Talking to your computer and having it recognise your speech used to be a technology that only appeared in science fiction movies, but since Apple’s introduction of their voice activated personal assistant Siri verbally commanding your way around iOS has become common place. In this article I’ll show you how to add voice-recognition to your Mac so that you can enjoy a similar hands-free experience on your desktop.
Dragon Express is one of the easiest ways to enable voice recognition on your Mac. The package is currently available on Mac App Store for only £34.99. After a brief install and 1.21GB of space the app with give you access to a robust and simple array of voice-recognition features. It’s recommended that you use an external microphone headset, but after ensuring that there was minimal ambient noise the internal microphone on my MacBook Air worked without a hitch.
After a quick training process, in which you read a piece of text to the App so that it can become accustomed to your voice, you are greeted by the main window of Dragon Express. Unlike it’s pricier sibling Dragon Dictate, which allows you to dictate text directly in most Mac applications, you’ll be using this window to process voice-to-text and then using the commands in the above image to send the processed text to a variety of sources. This minor inconvenience does make the transition form keyboard to voice input a little jarring, but unless you’re prepared to pay up to four times as much for full integration it’s worth working around this small issue.

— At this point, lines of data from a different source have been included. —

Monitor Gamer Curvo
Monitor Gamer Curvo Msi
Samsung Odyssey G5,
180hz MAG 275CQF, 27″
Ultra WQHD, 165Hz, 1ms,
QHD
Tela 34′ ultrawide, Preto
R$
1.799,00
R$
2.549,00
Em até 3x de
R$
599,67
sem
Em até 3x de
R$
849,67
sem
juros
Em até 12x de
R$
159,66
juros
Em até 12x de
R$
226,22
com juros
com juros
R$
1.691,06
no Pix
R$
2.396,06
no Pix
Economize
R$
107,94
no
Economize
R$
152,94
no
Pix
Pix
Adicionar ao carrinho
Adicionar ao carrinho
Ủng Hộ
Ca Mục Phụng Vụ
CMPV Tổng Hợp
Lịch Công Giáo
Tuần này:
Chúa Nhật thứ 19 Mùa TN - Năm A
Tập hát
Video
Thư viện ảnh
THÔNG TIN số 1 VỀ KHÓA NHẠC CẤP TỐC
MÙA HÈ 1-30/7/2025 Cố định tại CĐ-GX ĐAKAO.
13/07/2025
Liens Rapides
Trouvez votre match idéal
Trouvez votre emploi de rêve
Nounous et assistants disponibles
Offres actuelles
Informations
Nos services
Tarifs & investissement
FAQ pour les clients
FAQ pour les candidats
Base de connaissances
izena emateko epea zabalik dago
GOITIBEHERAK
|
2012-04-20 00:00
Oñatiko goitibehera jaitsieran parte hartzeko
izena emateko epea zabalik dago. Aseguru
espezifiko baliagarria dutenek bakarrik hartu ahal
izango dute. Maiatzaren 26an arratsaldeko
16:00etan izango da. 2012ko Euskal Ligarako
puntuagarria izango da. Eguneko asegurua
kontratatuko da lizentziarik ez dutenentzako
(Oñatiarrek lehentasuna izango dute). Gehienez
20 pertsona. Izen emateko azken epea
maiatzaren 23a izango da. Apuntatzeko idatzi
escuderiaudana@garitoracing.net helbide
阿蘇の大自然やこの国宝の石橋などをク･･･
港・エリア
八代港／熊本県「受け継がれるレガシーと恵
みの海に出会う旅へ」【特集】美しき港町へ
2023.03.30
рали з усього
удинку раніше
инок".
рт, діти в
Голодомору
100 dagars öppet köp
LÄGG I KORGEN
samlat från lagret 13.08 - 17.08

Once you get used to the set of verbal commands used to access the features of Dragon Express the process of diction becomes a breeze. The program sits in the menu bar of your Mac and is easily accessible from most everyday work situations. You can also assign your own hotkeys so that you can bring up the Dragon Express window when using apps in full-screen modes.
Word recognition seemed to work with very few mistakes and, as long as I had my word processor of choice open before I began using Dragon Express it was a cinch to move dictated text into a different app.
Whilst multiple users is formally supported by Dragon Express I also found that it’s voice-recognition was robust enough to pick up the words spoken by other users who haven’t spent the time training the programe to their own voice.
As an extra bonus Dragon Express also provides some shortcuts to posting dictated text to Facebook, Twitter or as an email (using Apple’s own Mail app). A small feature but certainly one that would be useful to social-media obsessed fans who want to quickly and easily update their statuses whilst in the middle of other activities.
Overall Dragon Express is the cheapest, simplest and easiest way to add voice-recognition to you Mac. It doesn’t have the same features as Apple’s own Siri, and lacks full integration with pre-existing Mac Apps, but if you’re looking for a way to transform spoken language into text on your Mac Dragon Express seems to be the way to go.